To meet the challenge of the climate crisis, however, we must do much more than simply celebrate the end of the Coal Age -- we need to hasten a new era of smart, clean energy, energy efficiency, and the jobs that support them. Here, too, the president's plan lays out a practical vision for the future. The president is justifiably proud that generation of renewable energy from wind and solar doubled during his first term; now he has committed to seeing it double again. One of the ways his administration will make that happen is by responsibly siting more renewable-energy projects on public lands. The goal is to install enough such projects to power 6 million homes by 2020.
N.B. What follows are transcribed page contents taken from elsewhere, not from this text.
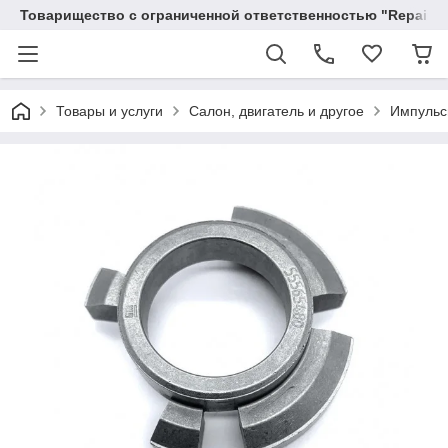
Товарищество с ограниченной ответственностью "RepairKit
Товары и услуги
Салон, двигатель и другое
Импульс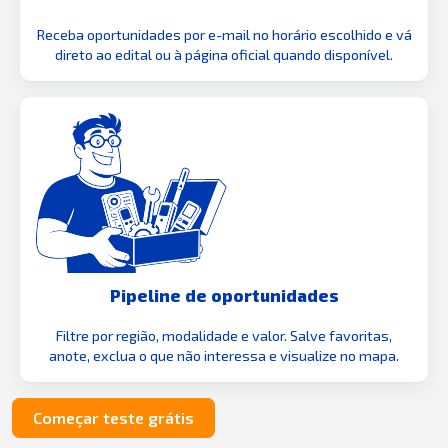
Receba oportunidades por e-mail no horário escolhido e vá
direto ao edital ou à página oficial quando disponível.
Pipeline de oportunidades
Filtre por região, modalidade e valor. Salve favoritas,
anote, exclua o que não interessa e visualize no mapa.
Começar teste grátis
Other major initiatives will promote energy efficiency in both the public and private sectors, begin the critical work of developing a "smart grid" energy infrastructure, raise the bar on fuel economy standards for heavy-duty vehicles, and tackle the problem of climate-polluting hydrofluorocarbons and methane. Leakage and flaring of methane, which currently accounts for 9 percent of U.S. carbon pollution (and has a global warming potential that is more than 20 times greater than carbon dioxide), is one of the reasons why natural gas doesn't deserve its reputation as a "cleaner" fossil fuel.
Is everything in the Climate Action Plan workable -- or even a good idea to begin with? Of course not. Some ideas, like pursuing "clean coal" technology, investing in nuclear power, fracking, and building oversea markets for U.S. natural gas are either wrong-headed or dead ends. On balance, though, the plan offers a way for our nation to move forward strongly. Even if not every path offered is a good one -- it's never been clearer what our destination must be, and that this president wants to get us there.
Beyond the president's specific commitments, however, the most important takeaway from his speech is that he is determined to "personally own" this issue. That means taking responsibility in the face of what he has called a "moral obligation." He is far from alone in recognizing such an obligation. A national poll earlier this year found that 93 percent of Americans agree that we have "a moral obligation to future generations to leave them a planet that is not polluted or damaged."
Although the president's desire to save the planet certainly resonates with environmentalists like myself and the Sierra Club's 2.1 million members and supporters, that alone can't account for the overwhelming support of more than 90 percent of the American population. Our "moral obligation to future generations," though, is a different matter. If I ever need to get re-energized about fighting the climate crisis, all I need to do is look into the eyes of my kids. I know the same is true for President Obama. His exact words today: "As a president, as a father, and as an American, I'm here to say we need to act."
The president's plan may one day be seen as a critical turning point, but let's not forget that this struggle is far from over. The president himself emphasized that this will be a long and rocky road. In the near term, at least, powerful special interests will continue to throw up roadblocks and obstacles at every turn. Congress, for its part, has resolutely and shamefully shirked its own moral obligation. What matters today, though, is that President Barack Obama has reasserted his leadership on climate with both words and deeds. For that, he deserves both our deepest gratitude and our whole-hearted support (and here's where you can send it to him).
Hope is back in the game. Let's win it.